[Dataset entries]
------------------------------

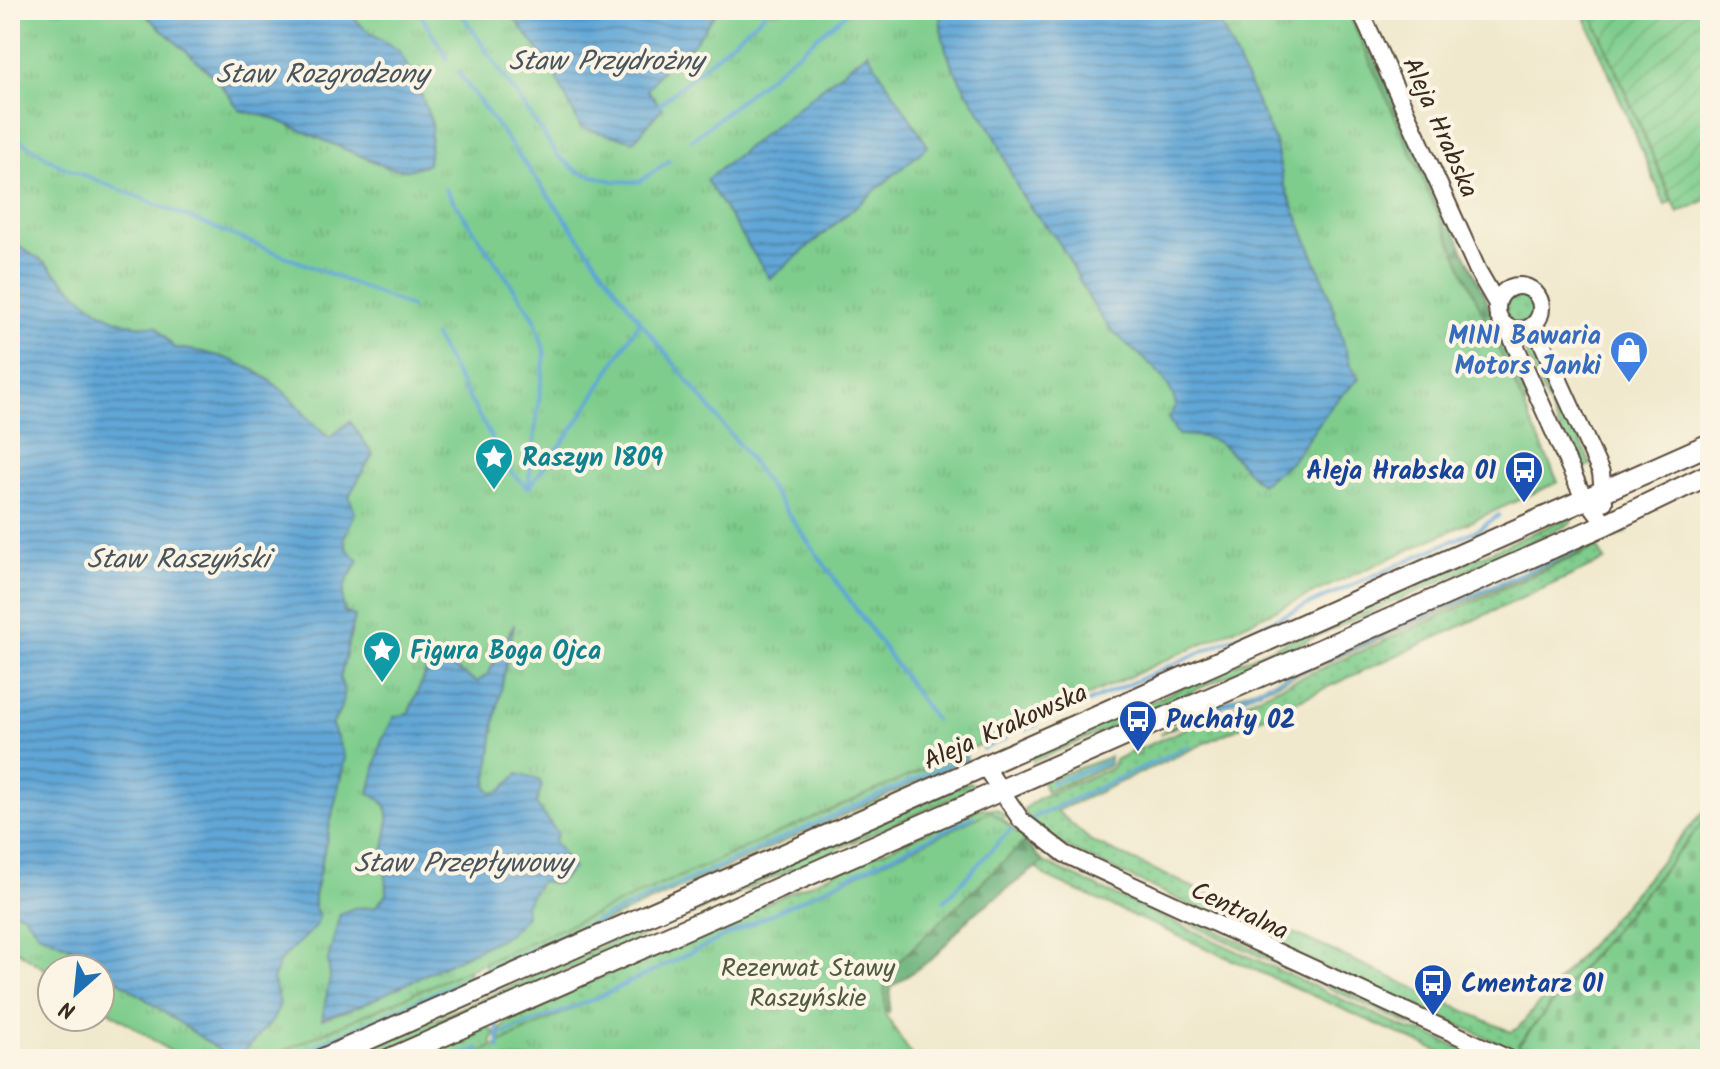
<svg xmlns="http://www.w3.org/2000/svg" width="1720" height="1069" font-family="Kalam,sans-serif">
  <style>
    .grass { fill: url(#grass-dots); stroke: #5c7c55; stroke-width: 2 }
    .forest { fill: url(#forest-firs); stroke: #506d4b; stroke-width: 2 }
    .cemetery { fill: url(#cemetery-stones); stroke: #5c7c55; stroke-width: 2 }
    .park { fill: url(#park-tufts); stroke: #5c7c55; stroke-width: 2 }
    .garden { fill: url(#garden-furrows); stroke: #5c7c55; stroke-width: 2 }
    .water { fill: url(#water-rules); stroke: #4e687a; stroke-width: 2 }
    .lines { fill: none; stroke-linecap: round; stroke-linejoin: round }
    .stream { stroke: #60a6d6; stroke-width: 4 }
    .minor-casing { stroke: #564738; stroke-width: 20 }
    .major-casing { stroke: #564738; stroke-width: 24 }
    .minor { stroke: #fff; stroke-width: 16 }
    .major { stroke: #fff; stroke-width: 20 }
    .labels { text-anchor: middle; stroke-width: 8; stroke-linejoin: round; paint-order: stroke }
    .street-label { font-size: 26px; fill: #3b2a1e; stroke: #fcf5e5 }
    .shop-label { font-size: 26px; font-weight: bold; fill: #366cbe; stroke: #fcf5e5; text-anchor: end }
    .culture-label { font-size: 26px; font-weight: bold; fill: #0d838f; stroke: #fcf5e5; text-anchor: start }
    .transit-label { font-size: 26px; font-weight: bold; fill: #164399; stroke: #fcf5e5; text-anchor: start }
    .park-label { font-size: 26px; fill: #4f5b3f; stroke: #fcf5e5 }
    .water-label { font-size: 28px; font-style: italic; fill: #48555e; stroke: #fcf5e5 }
  </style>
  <defs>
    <pattern id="grass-dots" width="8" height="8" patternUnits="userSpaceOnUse" patternTransform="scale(2)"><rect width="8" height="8" fill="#7ecd8c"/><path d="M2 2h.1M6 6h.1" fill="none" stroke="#6eb078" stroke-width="1.8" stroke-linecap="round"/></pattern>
    <pattern id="forest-firs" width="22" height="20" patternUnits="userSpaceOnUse" patternTransform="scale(2)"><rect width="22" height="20" fill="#66b078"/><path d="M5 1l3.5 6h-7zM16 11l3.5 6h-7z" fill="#558f62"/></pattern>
    <pattern id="cemetery-stones" width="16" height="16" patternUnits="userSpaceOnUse" patternTransform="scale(2)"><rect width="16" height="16" fill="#7ecd8c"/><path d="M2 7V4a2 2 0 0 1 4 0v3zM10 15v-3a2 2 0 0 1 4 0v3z" fill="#6eb078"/></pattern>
    <pattern id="park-tufts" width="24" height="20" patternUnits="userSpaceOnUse" patternTransform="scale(2)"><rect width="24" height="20" fill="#7ecd8c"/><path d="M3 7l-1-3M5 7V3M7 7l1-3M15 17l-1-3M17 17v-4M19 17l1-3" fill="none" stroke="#6eb078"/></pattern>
    <pattern id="garden-furrows" width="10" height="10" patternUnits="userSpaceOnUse" patternTransform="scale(2)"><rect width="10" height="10" fill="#7ecd8c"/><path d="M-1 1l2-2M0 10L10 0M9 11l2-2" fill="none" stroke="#6eb078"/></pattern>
    <pattern id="water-rules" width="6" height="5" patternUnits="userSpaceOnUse" patternTransform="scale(2)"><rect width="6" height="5" fill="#60a6d6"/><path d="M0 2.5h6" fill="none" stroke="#5087ad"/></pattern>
  </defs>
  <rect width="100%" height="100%" fill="#fcf5e5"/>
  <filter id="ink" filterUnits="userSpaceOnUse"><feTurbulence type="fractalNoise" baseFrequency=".0125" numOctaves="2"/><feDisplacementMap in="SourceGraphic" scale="16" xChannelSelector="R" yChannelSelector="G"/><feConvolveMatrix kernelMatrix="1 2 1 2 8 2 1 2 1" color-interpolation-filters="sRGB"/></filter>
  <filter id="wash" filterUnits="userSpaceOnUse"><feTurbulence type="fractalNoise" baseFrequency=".006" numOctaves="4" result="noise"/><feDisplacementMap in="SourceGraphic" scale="32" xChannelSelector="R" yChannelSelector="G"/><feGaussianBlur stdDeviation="1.8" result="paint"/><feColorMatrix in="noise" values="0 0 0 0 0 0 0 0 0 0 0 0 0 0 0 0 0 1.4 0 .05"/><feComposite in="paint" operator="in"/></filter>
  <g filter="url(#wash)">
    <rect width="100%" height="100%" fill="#f1e9ce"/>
    <path class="grass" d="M1582,10H1590L1672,201L1665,205Z
      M1506 309a14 14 0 1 1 28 0a14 14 0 1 1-28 0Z
      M1532,332L1591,465L1578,471L1517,334Z
      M1569,517L1572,519L1570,524L1033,762L1030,755Z
      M1625,529L1627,532L1159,734L1182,720Z
      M1597,547L1605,560L1057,811L1091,841L1511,1032L1518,1028L1710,804V814L1518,1044L1554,1059H1534L1406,1001L1404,1004L1065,847L1032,823L1023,810L1039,798L1112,768L1115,760L1133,751L1135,755L1140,754L1139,749Z
      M965,751L967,760L488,974L483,961Z
      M1110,757V765L1046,792L1042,781Z
      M969,782L974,785L968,791L366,1059H347Z
      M980,808L997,809L1006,816L500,1046L501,1029L511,1017Z
      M1056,856L1427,1028L1410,1025L1053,861Z
      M1043,862L1409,1030L1425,1033L1485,1059H1455L1046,877L1036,867Z
      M469,967L467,984L298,1059H273L301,1042Z
      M488,1027L496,1034L491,1043L498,1052L479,1059H416Z"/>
    <path class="forest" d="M1332,10H1353L1533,401L1517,409Z
      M1005,821L1043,862L971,916L933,958L891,987L889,1013L861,1002Z"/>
    <path class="cemetery" d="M1710,814V1059H1554L1518,1045Z"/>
    <path class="park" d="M10,10H1347L1558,482L970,749L264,1059H182L100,1005V969H52V974L10,946Z
      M991,811L1026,840L884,975L885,1014L914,1059H466Z"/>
    <path class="garden" d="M1590,10H1710V198L1678,213Z"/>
    <path class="water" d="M141,10H346L364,28L399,51L416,81L432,124L428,164L408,170L389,168L272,118L239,110C210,64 178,48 141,10Z
      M508,10H718L692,46L672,56L647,90L662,108L634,141L581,128L551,67Z
      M940,10H1214L1275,141L1284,185L1326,285L1350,364L1359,379L1334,403L1291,462L1261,484C1226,455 1231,435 1178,435L1168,418L1176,405C1166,364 1128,353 1103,320C1084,296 1075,265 1057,240C1047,225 1032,213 1023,197C1011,179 1005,156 995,136C970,92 940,65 940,10Z
      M867,52L928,146L770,279L706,180Z
      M10,240C21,249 35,255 46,264C79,294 106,329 156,326L174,348C213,351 252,364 282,390C300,405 310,425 330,438L350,421L373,454L349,496L355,513L344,538L347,549L359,561C348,579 339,588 344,612L355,616L340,679C349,699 341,708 332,725L345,758L314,896V906L319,916L316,926L279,962L273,980L280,1004L273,1020L241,1055L229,1057L70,947L38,933L23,914L10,910Z
      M514,624L495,721L487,786L492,793L501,791L518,774L539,780L542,785L536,804L558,834L554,841L573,868L557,884L540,881L525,905L526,916L508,935L364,1004L322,1019L330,978L328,960L340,914L354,908L375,907L387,894C388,881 383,866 383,856C385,831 400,804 369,794L381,742L394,717L408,714L429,665L438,659L477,682L488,674Z"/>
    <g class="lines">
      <path class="stream" d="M418,10L447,58
        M459,10L558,156L578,172L613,181L639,182L669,161
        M458,72L640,321L740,446L935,720
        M659,105L769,10
        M10,134L61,166L411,307
        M692,140L850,10
        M445,189L534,317L545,353L528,488
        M434,336L510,471L528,488
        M530,486L577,423L640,321
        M1061,714L1479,529L1499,515
        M1185,721L1598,540
        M1025,730L1037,725
        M983,749L1006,738
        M1052,783L1108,762
        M1033,818L1189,746
        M944,901L1011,829
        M497,1025L499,1048
        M497,1036L597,998L973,817
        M286,1059L965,757
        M452,1059L479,1048"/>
    </g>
  </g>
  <g filter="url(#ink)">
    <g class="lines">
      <g class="minor-casing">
        <path id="minor" d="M1360,10L1478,271L1497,304
          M1497 308a22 22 0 1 1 44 0a22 22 0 1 1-44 0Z
          M1534,325L1601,473L1604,502
          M1507,327L1580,490L1606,524
          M983,764L1021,820L1065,854L1509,1059"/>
      </g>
      <g class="major-casing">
        <path id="major" d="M323,1059L1710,444
          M390,1059L1606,524L1710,474"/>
      </g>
      <use href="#minor" class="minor"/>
      <use href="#major" class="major"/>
    </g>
  </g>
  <defs>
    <g id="shop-pin" transform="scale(2)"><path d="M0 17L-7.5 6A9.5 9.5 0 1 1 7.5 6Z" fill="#3f7fe0" stroke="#fcf5e5"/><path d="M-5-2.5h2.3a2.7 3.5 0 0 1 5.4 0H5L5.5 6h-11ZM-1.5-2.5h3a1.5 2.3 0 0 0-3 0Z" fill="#fff"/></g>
    <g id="sight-pin" transform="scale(2)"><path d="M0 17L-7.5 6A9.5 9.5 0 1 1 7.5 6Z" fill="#0f9aa8" stroke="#fcf5e5"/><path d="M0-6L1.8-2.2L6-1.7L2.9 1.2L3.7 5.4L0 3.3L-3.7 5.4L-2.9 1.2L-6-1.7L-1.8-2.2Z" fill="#fff"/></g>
    <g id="bus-pin" transform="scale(2)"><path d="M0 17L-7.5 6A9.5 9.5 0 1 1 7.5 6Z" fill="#1a4fb4" stroke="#fcf5e5"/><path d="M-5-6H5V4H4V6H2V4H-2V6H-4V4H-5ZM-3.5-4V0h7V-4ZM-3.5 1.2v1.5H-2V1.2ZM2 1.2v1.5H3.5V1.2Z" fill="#fff"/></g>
  </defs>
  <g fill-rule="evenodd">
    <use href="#shop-pin" x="1629" y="350"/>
    <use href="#sight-pin" x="494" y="457"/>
    <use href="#bus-pin" x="1524" y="470"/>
    <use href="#sight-pin" x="382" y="650"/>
    <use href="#bus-pin" x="1138" y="719"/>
    <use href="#bus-pin" x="1433" y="983"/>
  </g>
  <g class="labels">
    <g class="street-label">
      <text transform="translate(1441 127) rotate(66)" y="9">Aleja Hrabska</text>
      <text transform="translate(1005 726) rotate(-24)" y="9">Aleja Krakowska</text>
      <text transform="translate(1240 910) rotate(25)" y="9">Centralna</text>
    </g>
    <g class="shop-label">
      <text x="1601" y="344">MINI Bawaria<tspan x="1601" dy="30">Motors Janki</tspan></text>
    </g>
    <g class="culture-label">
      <text x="522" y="466">Raszyn 1809</text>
      <text x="410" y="659">Figura Boga Ojca</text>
    </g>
    <g class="transit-label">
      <text x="1496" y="479" text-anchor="end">Aleja Hrabska 01</text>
      <text x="1166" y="728">Puchały 02</text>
      <text x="1461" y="992">Cmentarz 01</text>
    </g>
    <g class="park-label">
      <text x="808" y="976">Rezerwat Stawy<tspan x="808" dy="30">Raszyńskie</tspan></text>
    </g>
    <g class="water-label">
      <text x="606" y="70">Staw Przydrożny</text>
      <text x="322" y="83">Staw Rozgrodzony</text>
      <text x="178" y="568">Staw Raszyński</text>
      <text x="463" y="872">Staw Przepływowy</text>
    </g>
  </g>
  <rect width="1720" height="1069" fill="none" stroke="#fcf5e5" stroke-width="40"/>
  <g transform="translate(76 993) rotate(207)"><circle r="38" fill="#fcf5e5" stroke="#afa495" stroke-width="2"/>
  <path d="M0-6L14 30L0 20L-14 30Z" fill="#1f6fb2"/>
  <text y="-12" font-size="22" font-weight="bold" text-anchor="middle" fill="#3b2a1e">N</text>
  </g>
</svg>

------------------------------

** YOUR ASSIGNMENT **
From the entries above, print the lines beginning at the one with "0 0 0 0 1.4" and stopping after the one with "M1569,517L1572,519L1570,524L1033,762L1030,755Z", exactly as written and with nothing else.

** ANSWER TO THIS EXERCISE **
  <filter id="wash" filterUnits="userSpaceOnUse"><feTurbulence type="fractalNoise" baseFrequency=".006" numOctaves="4" result="noise"/><feDisplacementMap in="SourceGraphic" scale="32" xChannelSelector="R" yChannelSelector="G"/><feGaussianBlur stdDeviation="1.8" result="paint"/><feColorMatrix in="noise" values="0 0 0 0 0 0 0 0 0 0 0 0 0 0 0 0 0 1.4 0 .05"/><feComposite in="paint" operator="in"/></filter>
  <g filter="url(#wash)">
    <rect width="100%" height="100%" fill="#f1e9ce"/>
    <path class="grass" d="M1582,10H1590L1672,201L1665,205Z
      M1506 309a14 14 0 1 1 28 0a14 14 0 1 1-28 0Z
      M1532,332L1591,465L1578,471L1517,334Z
      M1569,517L1572,519L1570,524L1033,762L1030,755Z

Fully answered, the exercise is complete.